Spectroscopie Raman

  • Introduction

    La spectroscopie Raman est utilisée pour identifier les différents produits chimiques et pour analyser quelle quantité d'une substance particulière est présente dans un échantillon. Chaque produit chimique possède une empreinte digitale distinctive, laquelle est comparée avec une base de données connue pour identification et quantification instantanées. Cette méthode peut s'appliquer aux solides, aux liquides ou aux poudres. Des échantillons dans la gamme des microlitres jusqu'aux grands objets peuvent être testés in situ, in vitro et in vivo sans contact physique avec eux ni les détruire. Même des examens sous-marins sont possibles. La méthode Raman peut aussi faire la distinction entre les isomères et ne nécessite aucune préparation de l'échantillon. 

  • La science

    Les rayonnements sont dispersés dans toutes les directions lors de l'interaction avec un échantillon. Les molécules commencent à bouger et vibrer lorsqu'elles sont irradiées par un rayonnement monochrome comme la lumière laser. Cette lumière interagit avec les vibrations moléculaires, ce qui provoque un décalage vers le haut ou le bas de l'énergie des photons laser. La capture de cette différence produit une empreinte digitale et un motif distinctifs qui aident à identifier le produit chimique particulier. Dans un spectre Raman, les liaisons notamment non polaires présentent des bandes intenses (C=C, N=N, O-O, S-S, P-P).

    L'effet Raman, nommé d'après le physicien indien C.V. Raman, est basé sur les déformations moléculaires dans le champ électrique E déterminé par l'aptitude à la polarisation moléculaire α. Le faisceau laser peut être considéré comme une onde électromagnétique oscillante avec le vecteur électrique E. Lors de l'interaction avec l'échantillon, il induit un moment de dipôle électrique P = αE qui déforme les molécules. Du fait de la déformation périodique, les molécules commencent à vibrer avec une fréquence caractéristique υm.

    L'amplitude de vibration est appelée un déplacement nucléaire.
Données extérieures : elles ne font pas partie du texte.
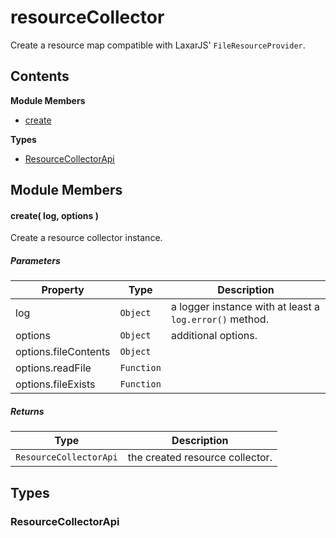 
# resourceCollector

Create a resource map compatible with LaxarJS' `FileResourceProvider`.

## Contents

**Module Members**
- [create](#create)

**Types**
- [ResourceCollectorApi](#ResourceCollectorApi)

## Module Members
#### <a name="create"></a>create( log, options )
Create a resource collector instance.

##### Parameters
| Property | Type | Description |
| -------- | ---- | ----------- |
| log | `Object` |  a logger instance with at least a `log.error()` method. |
| options | `Object` |  additional options. |
| options.fileContents | `Object` |   |
| options.readFile | `Function` |   |
| options.fileExists | `Function` |   |

##### Returns
| Type | Description |
| ---- | ----------- |
| `ResourceCollectorApi` |  the created resource collector. |

## Types
### <a name="ResourceCollectorApi"></a>ResourceCollectorApi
En d'autres termes, la lumière laser monochrome avec une fréquence υ0 excite les molécules et les transforme en dipôles oscillants.  

    Diffusion de Rayleigh

    Une molécule sans modes de Raman actifs absorbe un photon à la fréquence υ0. La molécule excitée retourne au même état vibratoire de base et émet de la lumière avec la même fréquence υ0 qu'une source d'excitation. Ce type d'interaction est appelé diffusion de Rayleigh.  

    Diffusion de Raman

    Un photon ayant une fréquence υ0 est absorbé par la molécule active Raman qui, au moment de l'interaction, se trouve dans l'état de vibration de base. Une partie de l'énergie du photon est transférée au mode actif Raman à la fréquence υm et la fréquence résultante de la lumière diffusée est réduite à υ0 - υm. Ce type d'interaction est appelé diffusion de Stokes.

    Si une molécule qui se trouve déjà dans l'état de vibration excité, l'énergie en excès du mode actif Raman excité est évacuée, la molécule retourne à état de vibration de base et la fréquence résultante de la lumière diffusée augmente à υ0 + υm. Ce type d'interaction est appelé diffusion anti-Stokes.

  • Exemples d'utilisation
    • Caractérisation de la composition d'un matériau et identification rapide des matériaux inconnus, par exemple dans les produits alimentaires ou les textiles
    • Sondage d'effets chimiques ténus, tels que la cristallinité, le polymorphisme, la phase, les contraintes ou les tensions intrinsèques, le repliement des protéines et les liaisons d'hydrogène
    • Analyse des échantillons tels que les pigments historiques ou des preuves médico-légales vitales
    • Analyse d'échantillons en couches, d'inclusions telles que celles trouvées dans le verre et les minéraux, d'échantillons minces sur un substrat et des matériaux dans des récipients en verre ou en plastique.